Tigecycline pharmacokinetics, tolerability, safety, and effect on intestinal microflora in healthy Japanese male subjects
Article first published online: 3 DEC 2013
© 2013, The American College of Clinical Pharmacology
The Journal of Clinical Pharmacology
Volume 54, Issue 5, pages 513–519, May 2014
How to Cite
Yamashita, N., Matschke, K., Gandhi, A. and Korth-Bradley, J. (2014), Tigecycline pharmacokinetics, tolerability, safety, and effect on intestinal microflora in healthy Japanese male subjects. Journal of Clinical Pharma, 54: 513–519. doi: 10.1002/jcph.236
- Issue published online: 3 APR 2014
- Article first published online: 3 DEC 2013
- Accepted manuscript online: 18 NOV 2013 12:19AM EST
- Manuscript Accepted: 13 NOV 2013
- Manuscript Received: 2 JUL 2013
- Pfizer Inc.
- healthy subjects
Safety, tolerability, and pharmacokinetics of tigecycline in 76 healthy Japanese subjects were determined in three randomized, double-blind, placebo-controlled studies.

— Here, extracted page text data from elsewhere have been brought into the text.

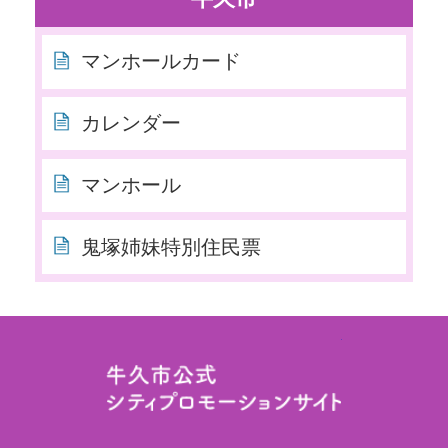
マンホールカード
カレンダー
マンホール
鬼塚姉妹特別住民票
牛久市役所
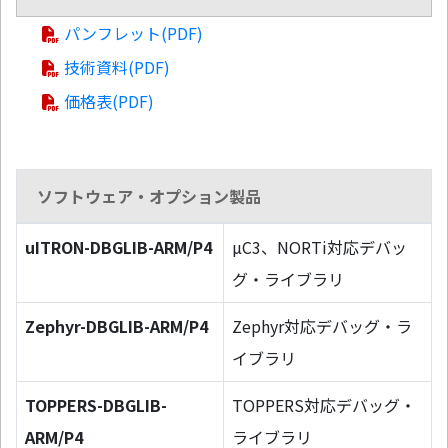
パンフレット(PDF)
技術資料(PDF)
価格表(PDF)
ソフトウェア・オプション製品
uITRON-DBGLIB-ARM/P4
µC3、NORTi対応デバッ
グ・ライブラリ
Zephyr-DBGLIB-ARM/P4
Zephyr対応デバッグ・ラ
イブラリ
TOPPERS-DBGLIB-
TOPPERS対応デバッグ・
ARM/P4
ライブラリ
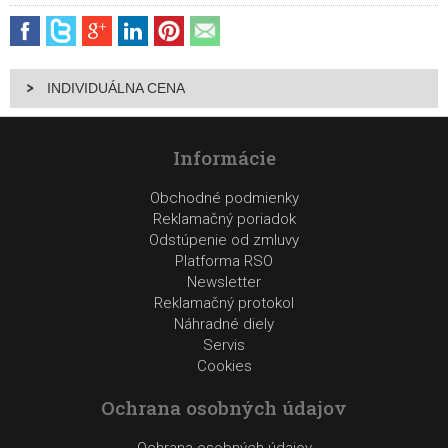
INDIVIDUÁLNA CENA
Informácie
Obchodné podmienky
Reklamačný poriadok
Odstúpenie od zmluvy
Platforma RSO
Newsletter
Reklamačný protokol
Náhradné diely
Servis
Cookies
Ochrana osobných údajov
Ochrana osobných údajov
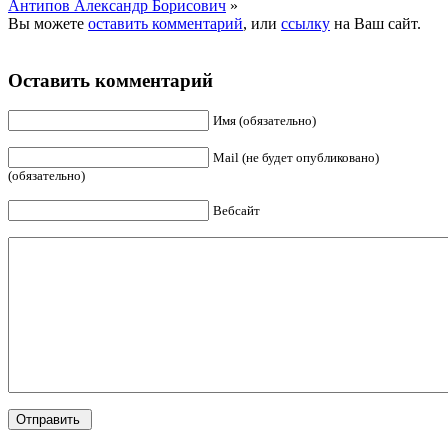
Антипов Александр Борисович
»
Вы можете
оставить комментарий
, или
ссылку
на Ваш сайт.
Оставить комментарий
Имя (обязательно)
Mail (не будет опубликовано)
(обязательно)
Вебсайт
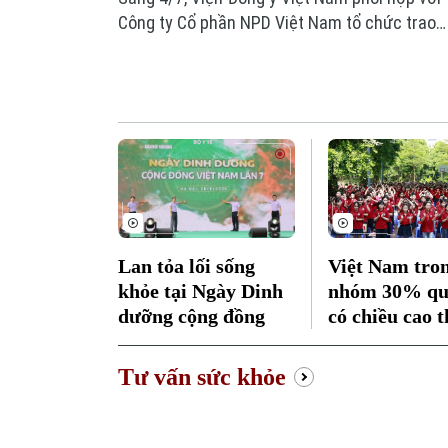
Công ty Cổ phần NPD Việt Nam tổ chức trao
chứng chỉ hoàn thành khóa học "Dưỡng sinh
Đông y - Ăn uống thuận tự nhiên" cho các
học viên và giới thiệu nhiều phương pháp
thực dưỡng bằng nguyên lý y học cổ truyền
từ Đông y.
Lan tỏa lối sống
Việt Nam tro
khỏe tại Ngày Dinh
nhóm 30% qu
dưỡng cộng đồng
có chiều cao 
Tư vấn sức khỏe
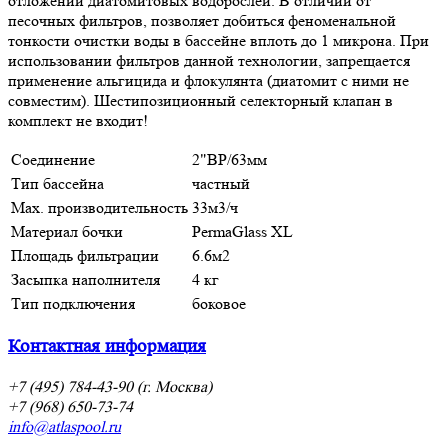
отложений диатомитовых водорослей. В отличии от
песочных фильтров, позволяет добиться феноменальной
тонкости очистки воды в бассейне вплоть до 1 микрона. При
использовании фильтров данной технологии, запрещается
применение альгицида и флокулянта (диатомит с ними не
совместим). Шестипозиционный селекторный клапан в
комплект не входит!
Соединение
2"ВР/63мм
Тип бассейна
частный
Max. производительность
33м3/ч
Материал бочки
PermaGlass XL
Площадь фильтрации
6.6м2
Засыпка наполнителя
4 кг
Тип подключения
боковое
Контактная информация
+7 (495) 784-43-90 (г. Москва)
+7 (968) 650-73-74
info@atlaspool.ru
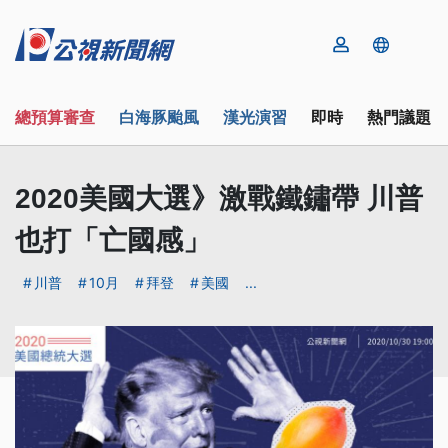
總預算審查
白海豚颱風
漢光演習
即時
熱門議題
2020美國大選》激戰鐵鏽帶 川普
也打「亡國感」
川普
10月
拜登
美國
...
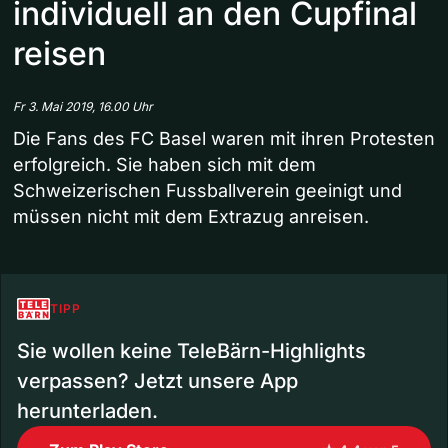
individuell an den Cupfinal
reisen
Fr 3. Mai 2019, 16.00 Uhr
Die Fans des FC Basel waren mit ihren Protesten
erfolgreich. Sie haben sich mit dem
Schweizerischen Fussballverein geeinigt und
müssen nicht mit dem Extrazug anreisen.
TIPP
Sie wollen keine TeleBärn-Highlights
verpassen? Jetzt unsere App
herunterladen.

Subjects in an ascending single-dose study (n = 40) received 25–150 mg intravenously, whereas subjects in two multiple-dose studies received every 12-hour (q12h) dosing with 25 mg (n = 10) or 25, 50, or 100 then 50 mg (n = 30). Serial blood samples and urine were collected, drug concentrations determined, and pharmacokinetic parameters calculated. Fecal samples were also collected in the second multiple-dose study. After 10 days of tigecycline 50 mg q12h, mean ± standard deviation pharmacokinetics in 8/10 subjects were: maximum concentration 1,118 ± 127 ng/mL, area under the concentration–time curve 0–12 hours 3,261 ± 937 ng h/mL, clearance 0.25 ± 0.05 L/h/kg, half-life 60.7 ± 23.4 hours, and volume of distribution 11.9 ± 2.3 L/kg. The most common adverse events were nausea and vomiting. Changes in total bilirubin were also observed. Enterococci in the intestinal microflora were reduced, whereas the number of Enterobacteriaceae and Bacteroides remained relatively constant. Several strains of Bacteroides spp. resistant to tigecycline treatment were found in fecal samples on days 30 and 31. The pharmacokinetic profile of tigecycline was similar to non-Japanese subjects; tolerability and change in intestinal microflora were also similar.